I got the proxy list with proxybroker.
sudo pip install proxybroker
proxybroker grab --countries US --limit 100 --outfile proxies.txt
To change from the format <Proxy US 0.00s [] 104.131.6.78:80>
into 104.131.6.78:80
with grep.
grep -oP \([0-9]+.\){3}[0-9]+:[0-9]+ proxies.txt > proxy.csv
All the proxy in proxy.csv in the following format.
cat proxy.csv
104.131.6.78:80
104.197.16.8:3128
104.131.94.221:8080
63.110.242.67:3128
I wrote my scrawler according to the webpage.
Multiple Proxies
Here is my frame structure--test.py.
import scrapy,urllib.request
import os,csv
class TestSpider(scrapy.Spider):
name = "quotes"
allowed_domains = ["xxxx.com"]
def __init__(self, *args, **kw):
self.timeout = 10
csvfile = open('proxy.csv')
reader = csv.reader(csvfile)
ippool = [row[0] for row in reader]
self.proxy_pool = ippool
def start_requests(self):
yield scrapy.Request(url , callback=self.parse)

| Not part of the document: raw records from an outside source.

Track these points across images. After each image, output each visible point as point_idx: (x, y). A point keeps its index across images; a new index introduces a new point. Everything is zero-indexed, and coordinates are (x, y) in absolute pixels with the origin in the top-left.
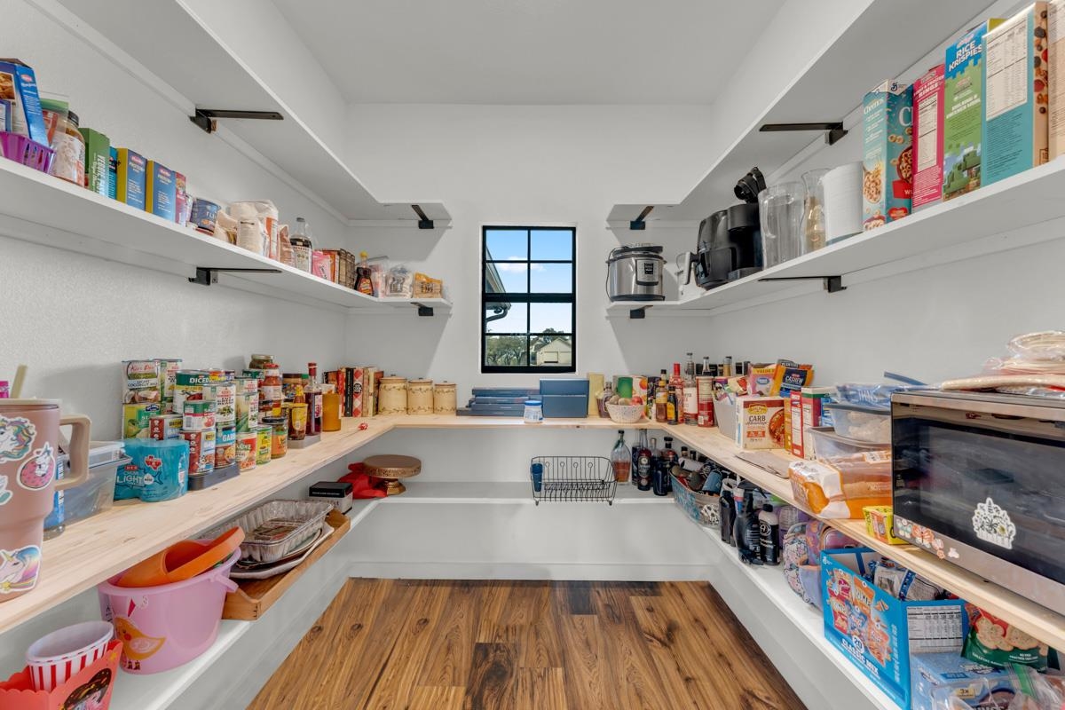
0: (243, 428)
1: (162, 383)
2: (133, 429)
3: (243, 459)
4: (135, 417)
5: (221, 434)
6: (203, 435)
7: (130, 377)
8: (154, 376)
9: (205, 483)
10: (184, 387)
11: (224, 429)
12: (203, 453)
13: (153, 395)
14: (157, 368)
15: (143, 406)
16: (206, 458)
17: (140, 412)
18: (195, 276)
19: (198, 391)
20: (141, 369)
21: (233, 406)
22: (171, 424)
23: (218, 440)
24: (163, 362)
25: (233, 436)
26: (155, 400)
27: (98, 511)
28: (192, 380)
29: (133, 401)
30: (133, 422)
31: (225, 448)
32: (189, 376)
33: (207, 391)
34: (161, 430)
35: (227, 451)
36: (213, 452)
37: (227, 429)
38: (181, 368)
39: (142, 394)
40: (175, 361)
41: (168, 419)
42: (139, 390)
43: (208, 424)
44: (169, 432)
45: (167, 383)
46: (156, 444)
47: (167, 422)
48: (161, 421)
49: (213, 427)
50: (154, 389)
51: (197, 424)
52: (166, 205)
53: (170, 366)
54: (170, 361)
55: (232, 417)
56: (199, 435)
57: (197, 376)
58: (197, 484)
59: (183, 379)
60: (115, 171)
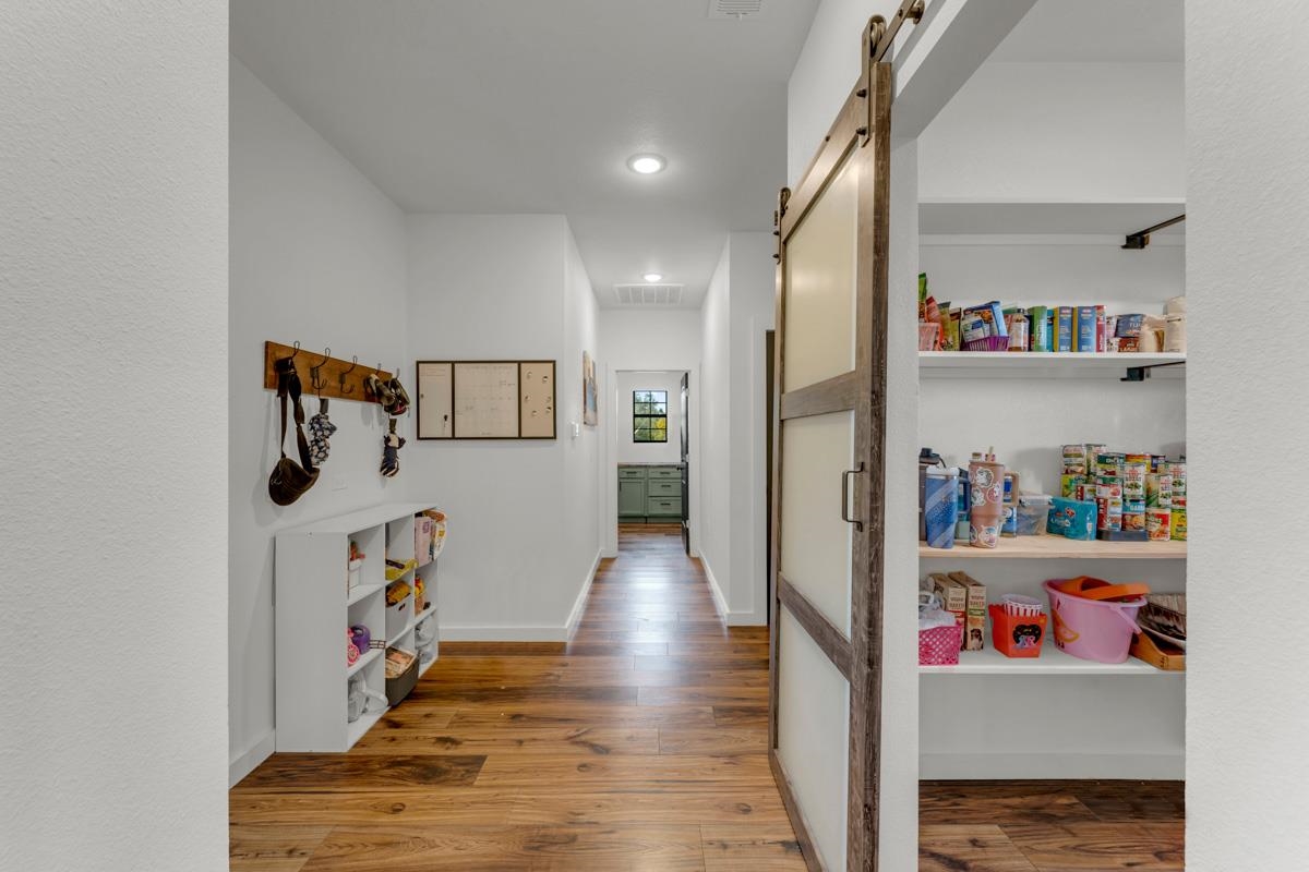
0: (1154, 503)
1: (1089, 461)
2: (1067, 492)
3: (1154, 530)
4: (1068, 484)
5: (1128, 504)
6: (1110, 501)
7: (1065, 456)
8: (1080, 456)
9: (1111, 537)
10: (1102, 465)
11: (1131, 501)
12: (1109, 515)
13: (1080, 469)
14: (1084, 451)
15: (1073, 476)
16: (1112, 519)
17: (1071, 481)
18: (1125, 376)
19: (1113, 469)
20: (1072, 451)
21: (1140, 483)
22: (1089, 490)
23: (1125, 508)
24: (1089, 446)
25: (1141, 507)
26: (1082, 473)
27: (1037, 534)
28: (1108, 461)
29: (1067, 472)
30: (1067, 487)
31: (1133, 516)
32: (1107, 457)
33: (1117, 469)
34: (1082, 494)
35: (1135, 519)
36: (1120, 516)
37: (1135, 501)
38: (1104, 451)
39: (1073, 468)
40: (1100, 446)
41: (1087, 487)
42: (1071, 465)
43: (1114, 494)
44: (1088, 496)
45: (1093, 462)
46: (1080, 502)
47: (1086, 489)
48: (1082, 488)
49: (1119, 497)
50: (1081, 465)
51: (1105, 492)
52: (1088, 334)
53: (1095, 449)
54: (1096, 446)
55: (1140, 492)
56: (1106, 501)
57: (1112, 458)
58: (1104, 536)
59: (1102, 459)
60: (1052, 324)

def get_request(self, url):
req = Request(url=url)
if self.proxy_pool:
req.meta['proxy'] = random.choice(self.proxy_pool)
return req
def parse(self, response):
do something
The error info occurs when to run the spider with scrapy runspider test.py
Connection was refused by other side: 111: Connection refused.
With the same proxy got from proxybroker
,i use my own way to download the url set instead of scrapy.

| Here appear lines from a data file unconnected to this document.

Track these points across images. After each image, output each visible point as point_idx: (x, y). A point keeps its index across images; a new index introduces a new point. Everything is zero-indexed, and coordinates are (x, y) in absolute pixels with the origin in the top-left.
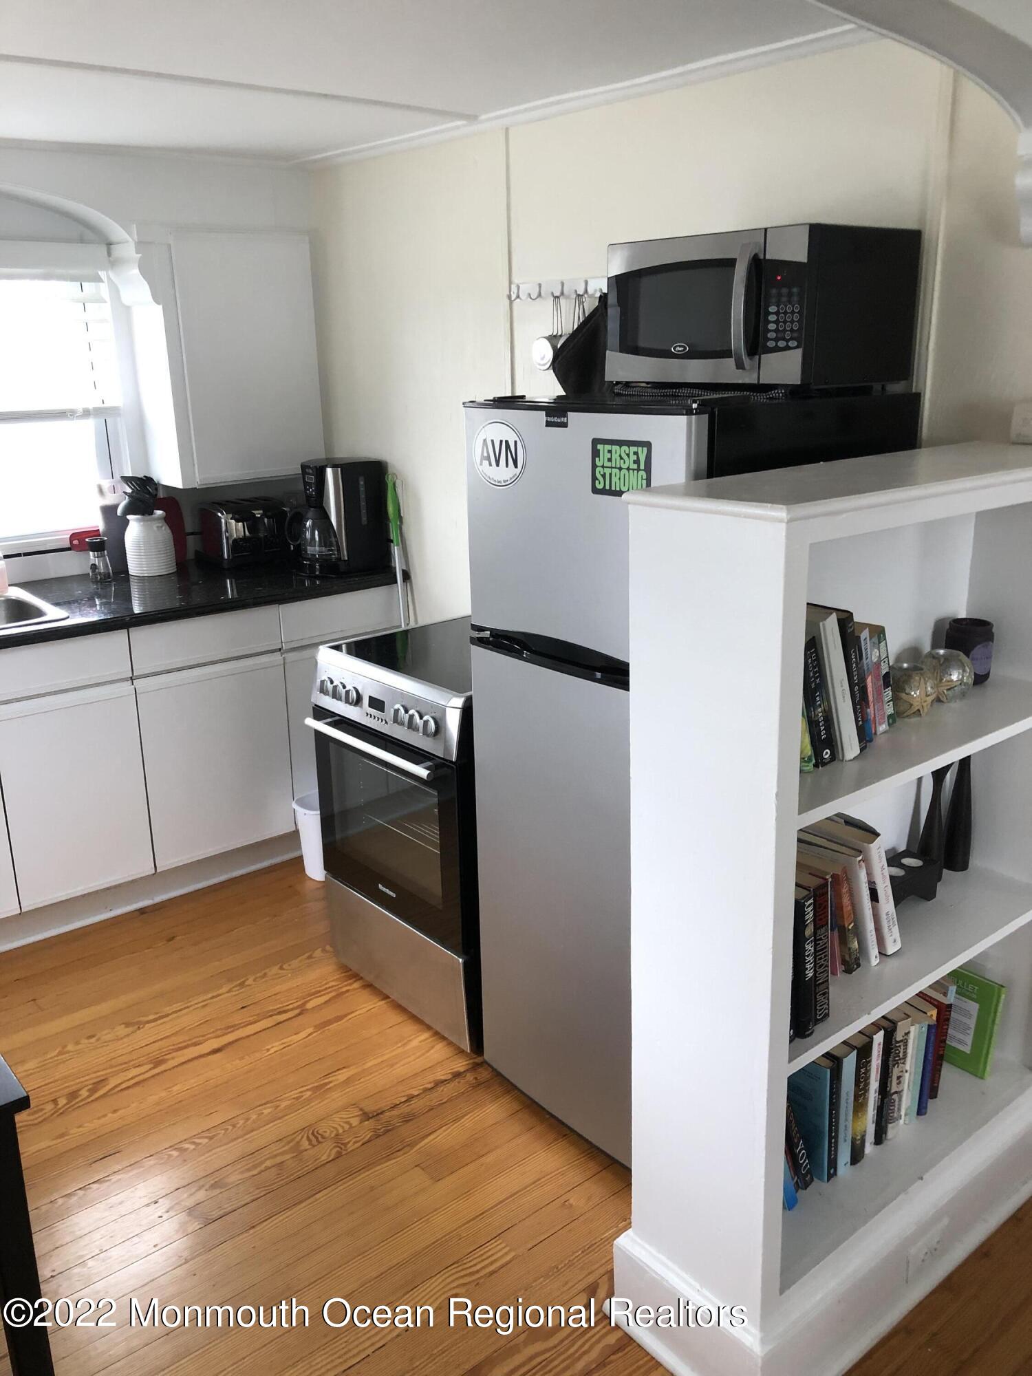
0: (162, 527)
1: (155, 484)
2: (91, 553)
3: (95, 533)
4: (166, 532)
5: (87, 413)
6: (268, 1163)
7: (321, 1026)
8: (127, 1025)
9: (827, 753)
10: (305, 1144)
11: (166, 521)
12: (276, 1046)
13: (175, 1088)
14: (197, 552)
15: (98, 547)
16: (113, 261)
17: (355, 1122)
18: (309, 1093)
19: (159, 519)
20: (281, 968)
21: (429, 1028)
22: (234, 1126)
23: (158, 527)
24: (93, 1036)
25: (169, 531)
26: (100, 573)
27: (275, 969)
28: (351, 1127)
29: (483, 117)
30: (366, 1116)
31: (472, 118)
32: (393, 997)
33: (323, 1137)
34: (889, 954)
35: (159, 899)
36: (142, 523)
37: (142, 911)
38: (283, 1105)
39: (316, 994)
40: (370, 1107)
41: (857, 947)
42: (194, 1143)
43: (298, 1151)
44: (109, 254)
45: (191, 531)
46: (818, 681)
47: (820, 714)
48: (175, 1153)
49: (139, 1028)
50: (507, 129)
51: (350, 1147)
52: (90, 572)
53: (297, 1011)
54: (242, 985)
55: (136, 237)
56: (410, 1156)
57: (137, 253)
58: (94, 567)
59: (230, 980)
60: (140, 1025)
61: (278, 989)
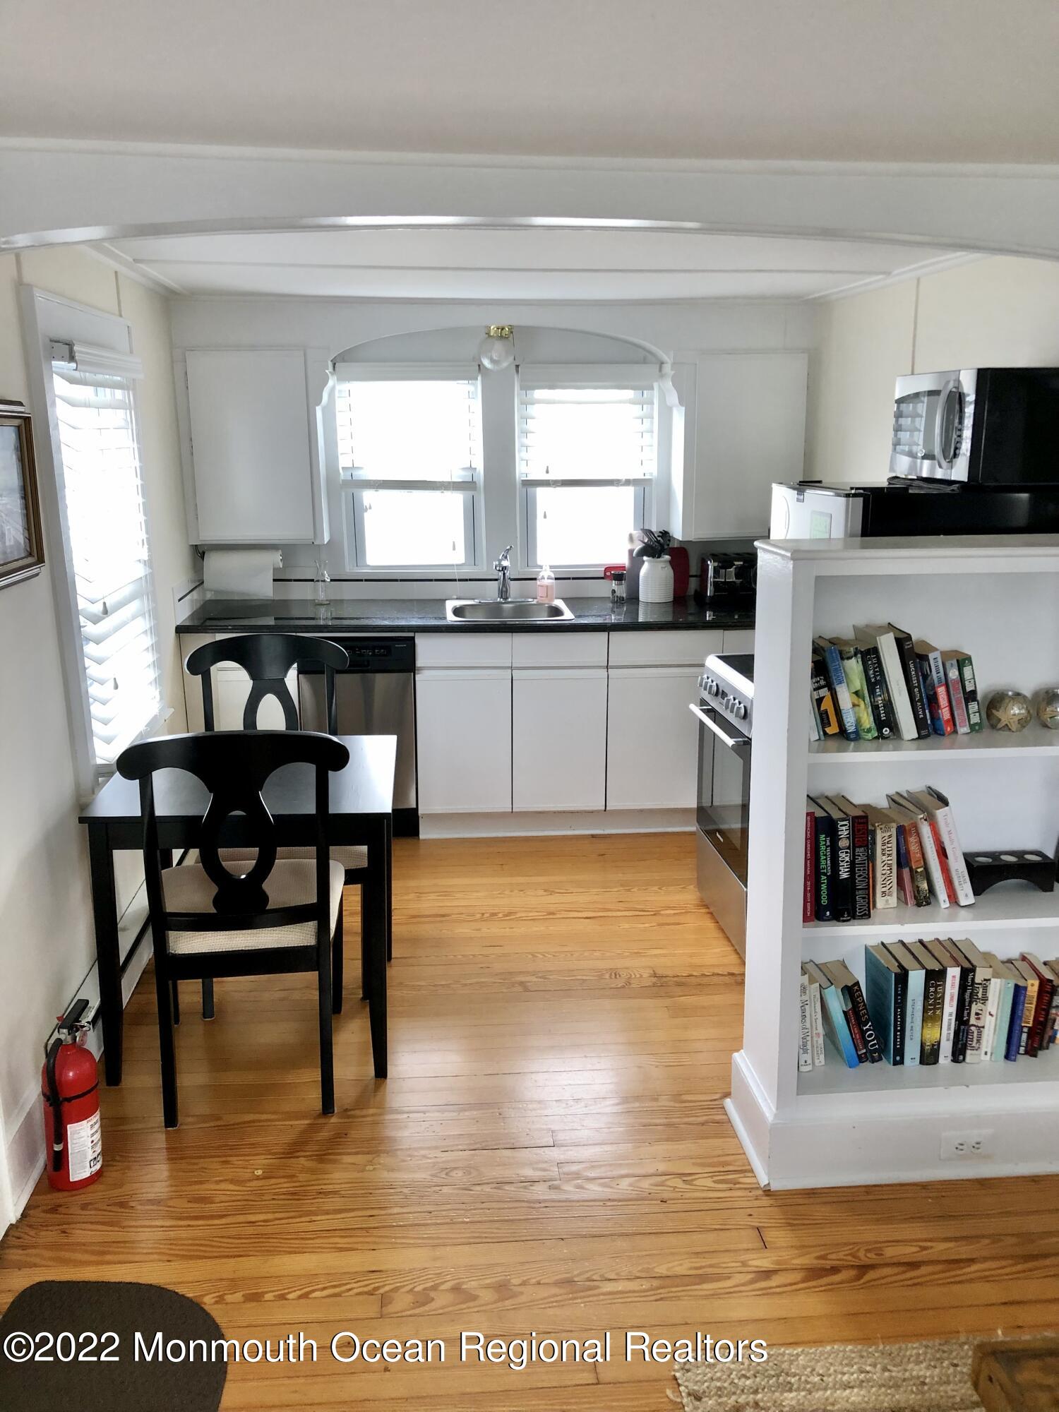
0: (665, 568)
1: (670, 537)
2: (614, 581)
3: (623, 568)
4: (669, 572)
5: (628, 482)
6: (579, 977)
7: (660, 925)
8: (545, 891)
9: (886, 731)
10: (607, 976)
11: (671, 564)
12: (627, 926)
13: (551, 928)
14: (696, 591)
15: (619, 578)
16: (661, 375)
17: (645, 975)
18: (628, 954)
19: (665, 561)
20: (660, 889)
21: (733, 945)
22: (572, 955)
23: (662, 568)
24: (522, 891)
25: (672, 571)
26: (617, 597)
27: (656, 888)
28: (641, 976)
29: (896, 272)
30: (655, 975)
31: (888, 273)
32: (720, 923)
33: (620, 976)
34: (962, 905)
35: (608, 832)
36: (652, 564)
37: (593, 836)
38: (608, 954)
39: (669, 908)
40: (660, 972)
41: (927, 888)
42: (544, 955)
43: (601, 977)
44: (660, 370)
45: (695, 574)
46: (878, 678)
47: (880, 702)
48: (530, 956)
49: (551, 894)
50: (918, 280)
51: (633, 986)
52: (611, 596)
53: (652, 913)
54: (629, 890)
55: (672, 359)
56: (668, 1002)
57: (672, 370)
58: (614, 591)
59: (622, 886)
60: (552, 893)
61: (648, 898)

To make it simple,all broken proxy ip remain instead of being removed.
The codes snippet following is to test whether proxy ip can be used instead of downloading url set perfectly.
The program structure are as following.
import time
import csv,os,urllib.request
data_dir = "/tmp/"
urls = set #omit how to get it.
csvfile = open(data_dir + 'proxy.csv')
reader = csv.reader(csvfile)
ippool = [row[0] for row in reader]
ip_len = len(ippool)
ipth = 0
for ith,item in enumerate(urls):
time.sleep(2)
flag = 1
if ipth >= ip_len : ipth =0
while(ipth <ip_len and flag == 1):
try :
handler = urllib.request.ProxyHandler({'http':ippool[ipth]})
opener = urllib.request.build_opener(handler)
urllib.request.install_opener(opener)
response = urllib.request.urlopen(urls[ith]).read().decode("utf8")
fh = open(data_dir + str(ith),"w")
fh.write(response)
fh.close()
ipth = ipth + 1
flag = 0
print(urls[ith] + "downloaded")
except :
print("can not downloaded" + urls[ith])
Many urls can be downloaded with proxy grabbed by proxybroker
.
It is clear that :
- many proxy ip grabbed by
proxybroker
can be used,many of them are free and stable. - some bug in my scrapy codes.
How to fix bugs in my scrapy?